My simple request of Ministers today is that they summon the confidence to target support where it is needed most. The Chief Secretary said today to the House that he would not do that because a number of questions need answering. I may be old-fashioned—I hope he listens, as he leaves the Chamber—but I am sure it is for Ministers to answer the questions, not to sit back and wait for others to do their homework for them. If the Chief Secretary is not willing to provide sector-specific support, perhaps he could set out at the Dispatch Box why he is not willing to do that, as opposed to posing questions to Members in this House and deflecting from the call to arms.
Supporting the industrial foundations needed for our recovery and our future growth is right not just in terms of industrial policy, but in terms of spending taxpayers’ money.
The Government are understandably borrowing significant amounts of money, but they must spend every pound prudently. Wasting a few billion here and a few billion there is not acceptable when there are so many jobs and businesses on the line.

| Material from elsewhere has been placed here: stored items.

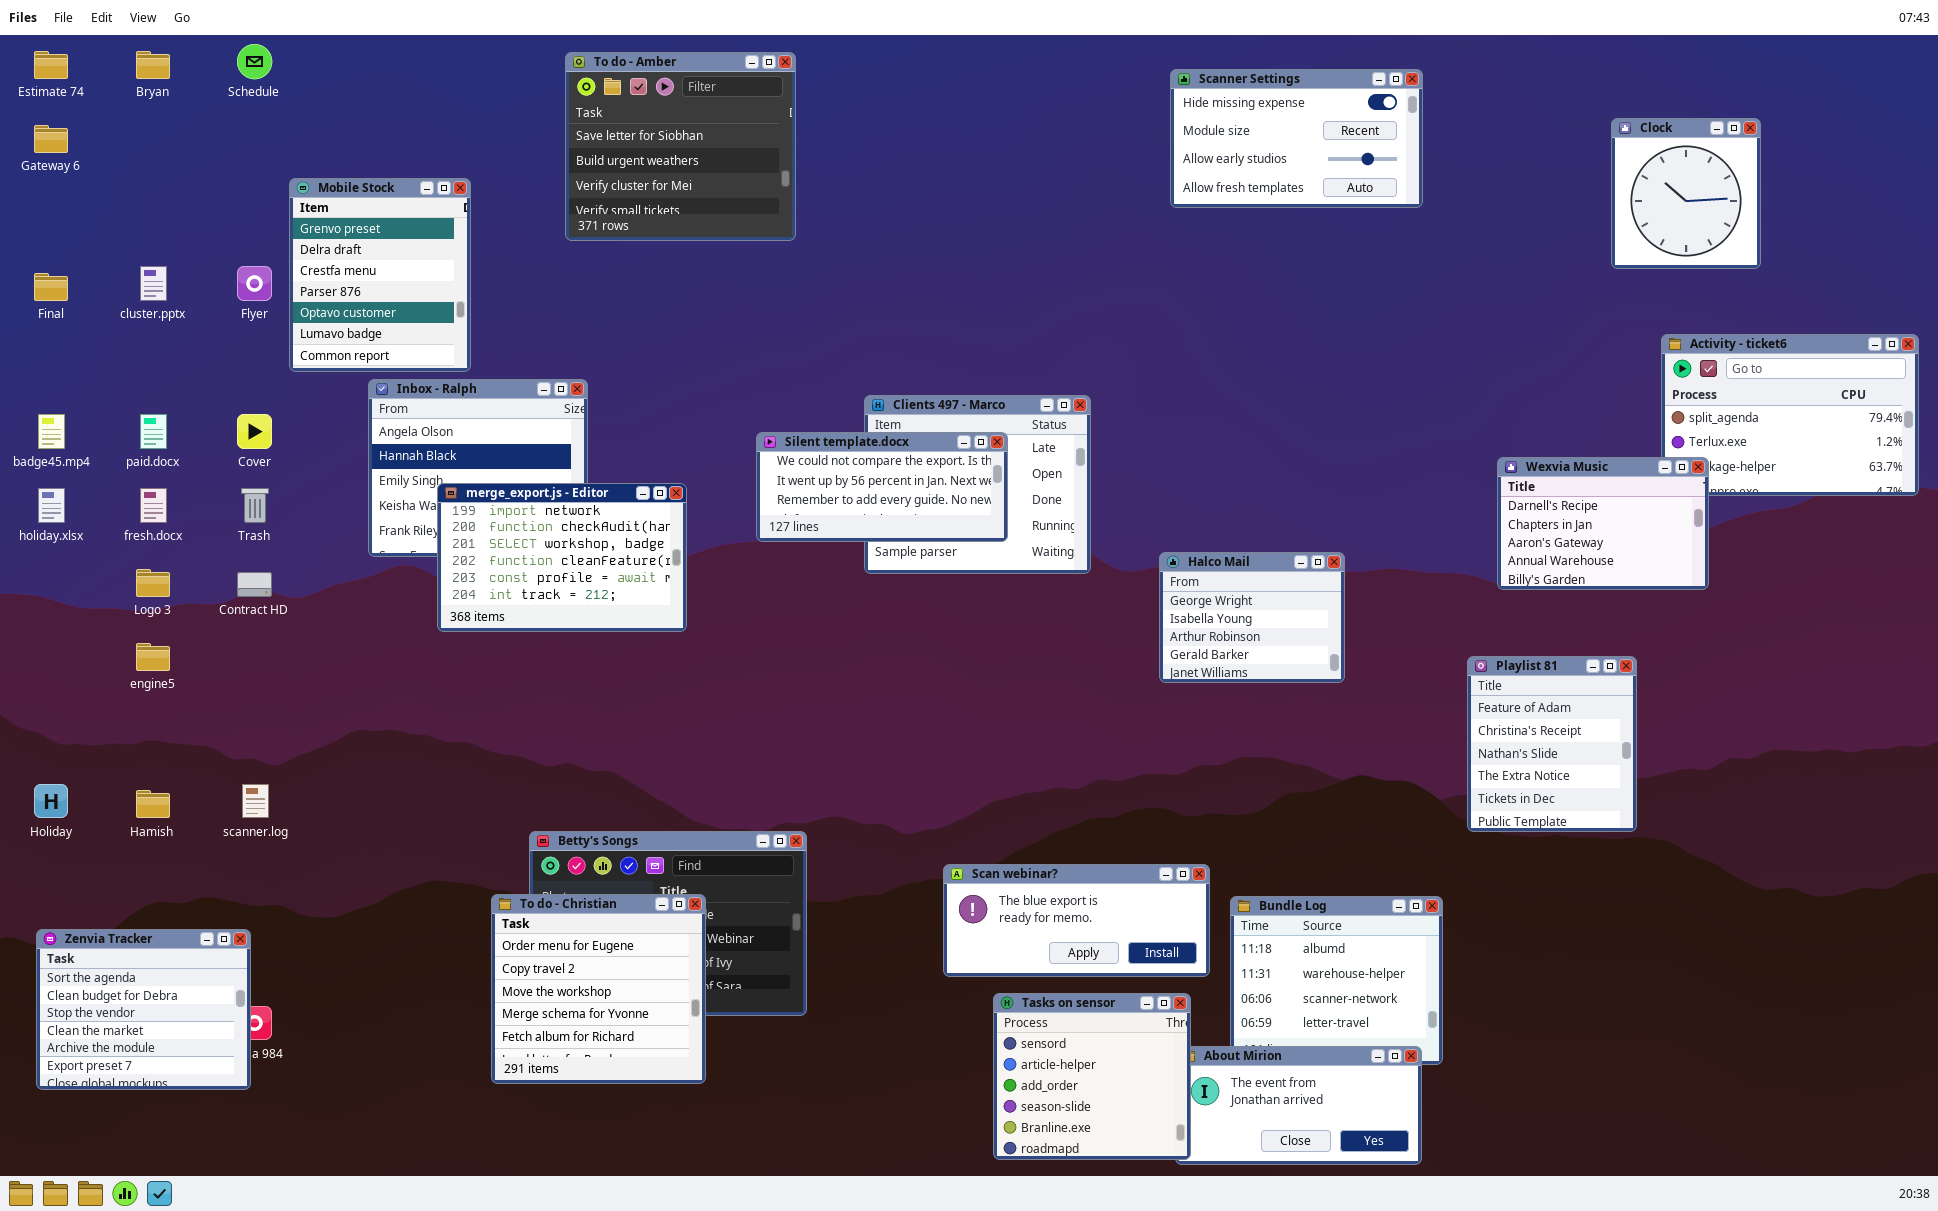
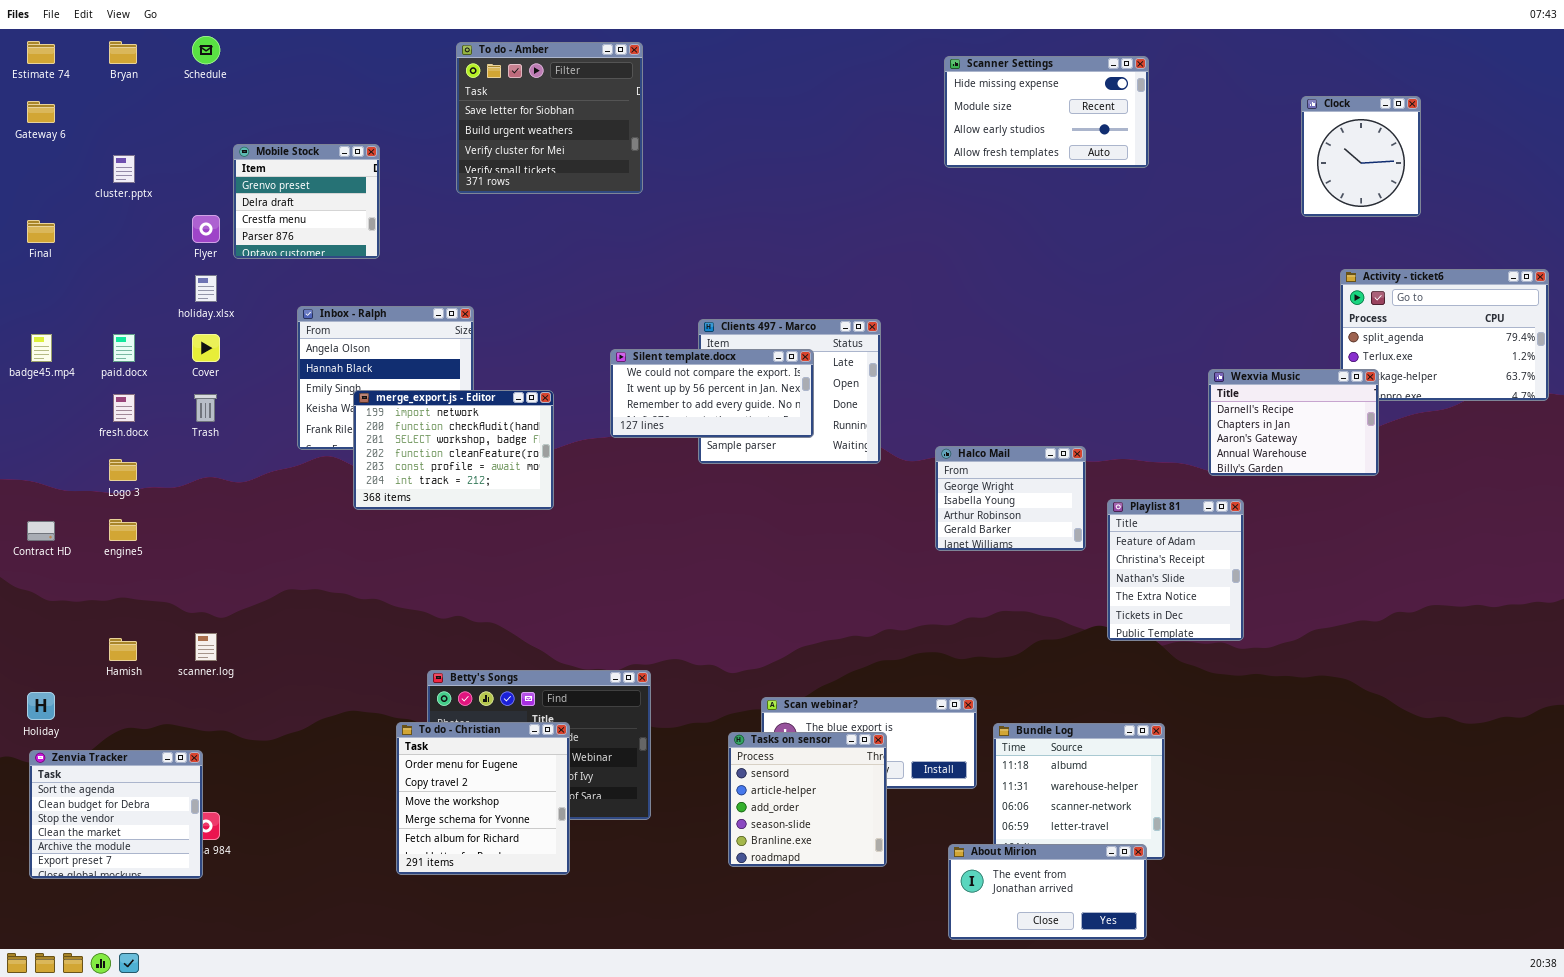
Mobile Stock: [289,178,471,372] -> [233,144,380,259], resized
cluster.pptx: [140,266,167,301] -> [113,155,135,183], moved
holiday.xlsx: [38,488,65,523] -> [195,275,217,302], moved
Contract HD: [237,572,272,597] -> [27,521,55,541], moved
Playlist 81: [1467,656,1637,832] -> [1107,499,1244,641], moved
Holiday: [34,784,68,818] -> [27,692,55,720], moved
Tasks on sensor: [993,993,1191,1160] -> [728,732,887,867], moved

Ministers today might refer to HMRC reports that an estimated £3.5 billion has been fraudulently claimed from the furlough scheme, but that is the obvious pitfall of an open-to-all scheme. Bespoke packages of support to strategically important sectors would be negotiated directly with those businesses, with the due diligence and obligations that come with that. I hope that Ministers, too, will have the sophistication to differentiate support for the strategically important sectors—important for the foundations of our economy and our future growth—and the vast number of jobs in the broader economy that fish around them. If strategically important sectors cannot reopen or get back to work, the knock-on effect for bus drivers, security guards, coffee shops and the like, as well as the hospitality, creative and tourism sectors that rely on workers having money to spend, is clearly significant.
I have confidence that the Government are able to meet those challenges. In addition to sector-specific support, including for sectors that will take longer to reopen, that means two things. First, we need to ensure that we have an adequate test and trace system that gives employers, workers and unions the confidence to return to the workplace. It is not working; getting it right is crucial to retaining jobs in the economy. Secondly, we need the Chancellor to bring forward a fiscal investment in people, as well as a fiscal investment in infrastructure, with proper redundancy support services attached to skills and training opportunities in every part of the country.
British businesses are up for that challenge, from bringing forward R&D projects and decarbonising to pulling together in the national interest. This pandemic has shown the powerful partnership that can be formed between Government, businesses, workers and unions during times of crisis. We should try to hold on to that collective endeavour as we seek to recover and build the British economy, but that requires Ministers to step up to that challenge, to answer the questions that are being posed of them, and to take the necessary action to protect jobs and businesses across the whole of the country.